▶ Assignment
Copy exactly the lines from the one containing "pinky mcp: (213, 212)" through the last line of the records, both included, and nothing more.

Pixel coordinate listings:
^^^^

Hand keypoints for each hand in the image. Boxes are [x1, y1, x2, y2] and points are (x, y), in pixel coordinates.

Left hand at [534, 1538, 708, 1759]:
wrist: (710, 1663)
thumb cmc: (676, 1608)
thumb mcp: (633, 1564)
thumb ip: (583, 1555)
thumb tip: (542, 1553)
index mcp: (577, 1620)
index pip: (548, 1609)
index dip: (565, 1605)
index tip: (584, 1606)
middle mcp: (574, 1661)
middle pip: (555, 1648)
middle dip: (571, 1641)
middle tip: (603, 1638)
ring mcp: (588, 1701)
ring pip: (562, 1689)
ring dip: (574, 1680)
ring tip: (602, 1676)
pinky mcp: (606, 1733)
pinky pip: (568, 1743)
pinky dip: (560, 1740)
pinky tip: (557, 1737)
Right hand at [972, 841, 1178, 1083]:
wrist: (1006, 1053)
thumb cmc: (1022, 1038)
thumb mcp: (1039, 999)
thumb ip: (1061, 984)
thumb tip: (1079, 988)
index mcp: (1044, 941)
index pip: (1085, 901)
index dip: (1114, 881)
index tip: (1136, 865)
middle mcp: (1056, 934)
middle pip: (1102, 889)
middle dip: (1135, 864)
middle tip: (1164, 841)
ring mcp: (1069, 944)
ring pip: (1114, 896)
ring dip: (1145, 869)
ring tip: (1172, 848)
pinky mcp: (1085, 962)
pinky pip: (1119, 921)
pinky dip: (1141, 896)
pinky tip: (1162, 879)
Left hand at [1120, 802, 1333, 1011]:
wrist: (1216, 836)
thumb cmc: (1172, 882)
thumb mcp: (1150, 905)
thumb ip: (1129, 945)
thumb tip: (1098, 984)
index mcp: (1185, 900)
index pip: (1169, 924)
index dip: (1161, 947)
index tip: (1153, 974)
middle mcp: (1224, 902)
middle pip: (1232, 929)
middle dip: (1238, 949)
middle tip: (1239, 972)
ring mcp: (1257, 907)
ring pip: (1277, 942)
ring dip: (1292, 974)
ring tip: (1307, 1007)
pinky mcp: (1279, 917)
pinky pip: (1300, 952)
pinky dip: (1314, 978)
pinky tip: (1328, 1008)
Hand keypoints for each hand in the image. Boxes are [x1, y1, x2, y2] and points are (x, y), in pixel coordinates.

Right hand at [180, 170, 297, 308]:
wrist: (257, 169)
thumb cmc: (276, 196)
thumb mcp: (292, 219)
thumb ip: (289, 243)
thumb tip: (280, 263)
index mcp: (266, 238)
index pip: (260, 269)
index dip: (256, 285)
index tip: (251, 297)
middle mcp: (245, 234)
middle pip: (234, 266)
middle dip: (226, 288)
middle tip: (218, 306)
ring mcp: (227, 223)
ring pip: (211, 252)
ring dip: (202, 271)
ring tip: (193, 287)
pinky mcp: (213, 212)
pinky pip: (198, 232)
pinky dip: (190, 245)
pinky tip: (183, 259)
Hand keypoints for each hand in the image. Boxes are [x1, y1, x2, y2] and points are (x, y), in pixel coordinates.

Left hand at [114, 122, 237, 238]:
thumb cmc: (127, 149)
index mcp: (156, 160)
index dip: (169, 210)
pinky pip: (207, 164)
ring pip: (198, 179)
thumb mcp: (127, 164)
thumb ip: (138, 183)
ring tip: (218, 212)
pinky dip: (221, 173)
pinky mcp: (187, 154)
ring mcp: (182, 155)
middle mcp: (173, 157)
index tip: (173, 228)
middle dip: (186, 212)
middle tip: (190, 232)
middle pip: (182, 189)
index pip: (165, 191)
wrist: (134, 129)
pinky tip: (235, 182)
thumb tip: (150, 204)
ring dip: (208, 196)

^^^^

▶ Response to the exercise
pinky mcp: (213, 212)
pinky pip: (198, 232)
pinky dip: (190, 245)
pinky tip: (183, 259)
Hand keypoints for each hand in the image. Boxes are [x1, y1, x2, y2] and points are (x, y), in pixel coordinates.

Left hand at [114, 122, 237, 238]:
thumb cmc: (127, 149)
index mcp: (156, 160)
index dip: (169, 210)
pinky pip: (207, 164)
ring pip: (198, 179)
thumb mcp: (127, 164)
thumb ip: (138, 183)
ring tip: (218, 212)
pinky dip: (221, 173)
pinky mcp: (187, 154)
ring mcp: (182, 155)
middle mcp: (173, 157)
index tip: (173, 228)
middle dip: (186, 212)
middle tip: (190, 232)
middle pip: (182, 189)
index pip: (165, 191)
wrist: (134, 129)
pinky tip: (235, 182)
thumb tip: (150, 204)
ring dip: (208, 196)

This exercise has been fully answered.